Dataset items
####################

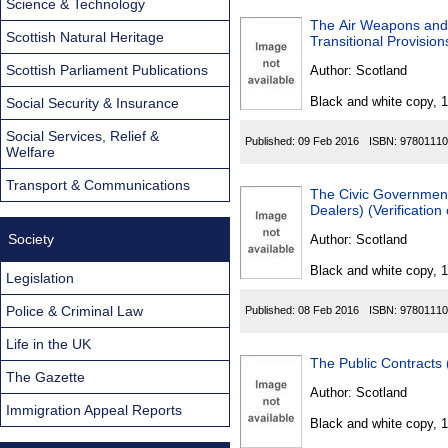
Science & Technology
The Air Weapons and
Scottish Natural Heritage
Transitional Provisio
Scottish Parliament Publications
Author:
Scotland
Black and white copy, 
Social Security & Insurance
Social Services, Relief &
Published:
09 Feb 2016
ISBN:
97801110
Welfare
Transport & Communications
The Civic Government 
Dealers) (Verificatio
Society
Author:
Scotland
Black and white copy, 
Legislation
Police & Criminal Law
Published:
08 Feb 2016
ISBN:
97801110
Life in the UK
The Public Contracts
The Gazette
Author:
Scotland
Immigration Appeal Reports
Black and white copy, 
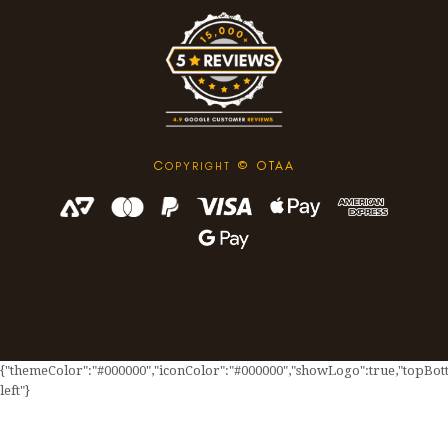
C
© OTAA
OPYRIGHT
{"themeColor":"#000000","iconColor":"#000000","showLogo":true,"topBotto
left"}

####################

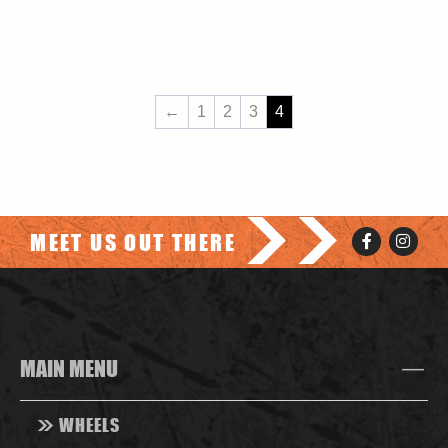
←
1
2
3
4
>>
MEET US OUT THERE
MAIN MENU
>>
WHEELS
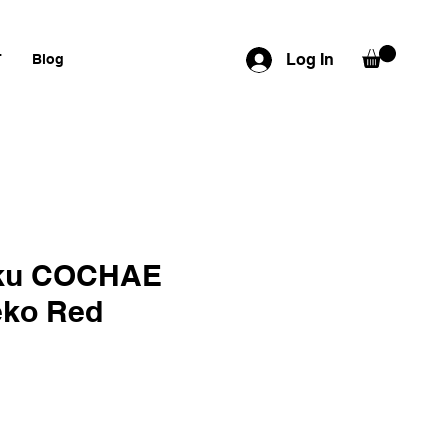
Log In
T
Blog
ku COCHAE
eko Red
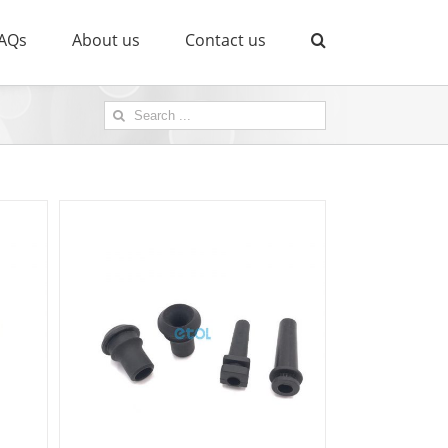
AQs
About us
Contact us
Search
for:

####################

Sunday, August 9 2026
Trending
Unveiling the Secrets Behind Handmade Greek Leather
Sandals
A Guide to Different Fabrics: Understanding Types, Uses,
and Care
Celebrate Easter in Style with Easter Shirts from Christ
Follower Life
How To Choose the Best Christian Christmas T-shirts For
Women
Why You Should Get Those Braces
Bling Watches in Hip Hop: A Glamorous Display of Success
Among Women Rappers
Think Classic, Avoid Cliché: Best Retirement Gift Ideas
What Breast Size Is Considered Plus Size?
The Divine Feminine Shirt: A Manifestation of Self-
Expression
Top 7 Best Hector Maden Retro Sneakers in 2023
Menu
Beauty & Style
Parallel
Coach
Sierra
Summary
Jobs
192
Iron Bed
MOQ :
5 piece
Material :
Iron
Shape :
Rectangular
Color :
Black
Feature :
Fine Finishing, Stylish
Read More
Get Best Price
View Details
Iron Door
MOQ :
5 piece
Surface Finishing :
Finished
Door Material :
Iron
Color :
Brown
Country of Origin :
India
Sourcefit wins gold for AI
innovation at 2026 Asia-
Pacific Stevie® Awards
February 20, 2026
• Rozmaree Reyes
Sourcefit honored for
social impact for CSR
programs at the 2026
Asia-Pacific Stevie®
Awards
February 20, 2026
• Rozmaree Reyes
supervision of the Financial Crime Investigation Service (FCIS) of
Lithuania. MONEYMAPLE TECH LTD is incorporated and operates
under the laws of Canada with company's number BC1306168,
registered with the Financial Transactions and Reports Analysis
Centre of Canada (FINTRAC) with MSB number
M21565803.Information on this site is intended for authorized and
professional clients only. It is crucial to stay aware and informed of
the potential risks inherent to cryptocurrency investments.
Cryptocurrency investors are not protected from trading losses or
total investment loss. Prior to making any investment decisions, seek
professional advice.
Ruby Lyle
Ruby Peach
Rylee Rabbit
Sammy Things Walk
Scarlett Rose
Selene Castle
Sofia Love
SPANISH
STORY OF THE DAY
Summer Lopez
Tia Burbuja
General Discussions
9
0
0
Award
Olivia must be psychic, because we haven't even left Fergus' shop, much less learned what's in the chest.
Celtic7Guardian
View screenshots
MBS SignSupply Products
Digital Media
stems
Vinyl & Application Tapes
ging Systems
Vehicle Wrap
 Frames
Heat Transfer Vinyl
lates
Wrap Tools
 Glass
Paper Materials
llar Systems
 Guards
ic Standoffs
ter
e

####################

**What is being asked:** Please put the material from the line containing "Sunday, August 9 2026" through the line containing "How To Choose" into a Markdown table with the columns No. and Line, one numbered row per line and no blank lines.

**Written response:**
| No. | Line |
|---|---|
| 1 | Sunday, August 9 2026 |
| 2 | Trending |
| 3 | Unveiling the Secrets Behind Handmade Greek Leather |
| 4 | Sandals |
| 5 | A Guide to Different Fabrics: Understanding Types, Uses, |
| 6 | and Care |
| 7 | Celebrate Easter in Style with Easter Shirts from Christ |
| 8 | Follower Life |
| 9 | How To Choose the Best Christian Christmas T-shirts For |